**EXERCISE BRIEF:** Among the entries below, find the line with "[684,92,752,105] de precios", then quote it and each following line up to and including the line with "[928,503,973,514] PCMS ->", and nothing else.
-*-*-
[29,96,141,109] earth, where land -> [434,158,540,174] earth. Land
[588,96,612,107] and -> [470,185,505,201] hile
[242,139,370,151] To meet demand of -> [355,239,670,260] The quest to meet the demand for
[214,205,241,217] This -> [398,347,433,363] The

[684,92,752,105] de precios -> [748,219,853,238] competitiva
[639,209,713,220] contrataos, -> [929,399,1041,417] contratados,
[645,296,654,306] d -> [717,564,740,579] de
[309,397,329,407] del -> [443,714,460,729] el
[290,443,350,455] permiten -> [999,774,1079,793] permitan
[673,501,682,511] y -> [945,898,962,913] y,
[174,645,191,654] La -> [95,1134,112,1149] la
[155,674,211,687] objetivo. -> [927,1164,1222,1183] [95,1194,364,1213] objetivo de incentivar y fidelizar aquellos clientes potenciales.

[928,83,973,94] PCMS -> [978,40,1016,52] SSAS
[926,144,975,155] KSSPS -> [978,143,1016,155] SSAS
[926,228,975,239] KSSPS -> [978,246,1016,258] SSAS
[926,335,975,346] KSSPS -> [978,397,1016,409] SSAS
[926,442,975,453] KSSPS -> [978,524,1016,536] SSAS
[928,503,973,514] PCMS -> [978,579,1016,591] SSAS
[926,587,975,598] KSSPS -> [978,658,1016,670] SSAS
-*-*-
**ANSWER TO THE PROBLEM:**
[684,92,752,105] de precios -> [748,219,853,238] competitiva
[639,209,713,220] contrataos, -> [929,399,1041,417] contratados,
[645,296,654,306] d -> [717,564,740,579] de
[309,397,329,407] del -> [443,714,460,729] el
[290,443,350,455] permiten -> [999,774,1079,793] permitan
[673,501,682,511] y -> [945,898,962,913] y,
[174,645,191,654] La -> [95,1134,112,1149] la
[155,674,211,687] objetivo. -> [927,1164,1222,1183] [95,1194,364,1213] objetivo de incentivar y fidelizar aquellos clientes potenciales.

[928,83,973,94] PCMS -> [978,40,1016,52] SSAS
[926,144,975,155] KSSPS -> [978,143,1016,155] SSAS
[926,228,975,239] KSSPS -> [978,246,1016,258] SSAS
[926,335,975,346] KSSPS -> [978,397,1016,409] SSAS
[926,442,975,453] KSSPS -> [978,524,1016,536] SSAS
[928,503,973,514] PCMS -> [978,579,1016,591] SSAS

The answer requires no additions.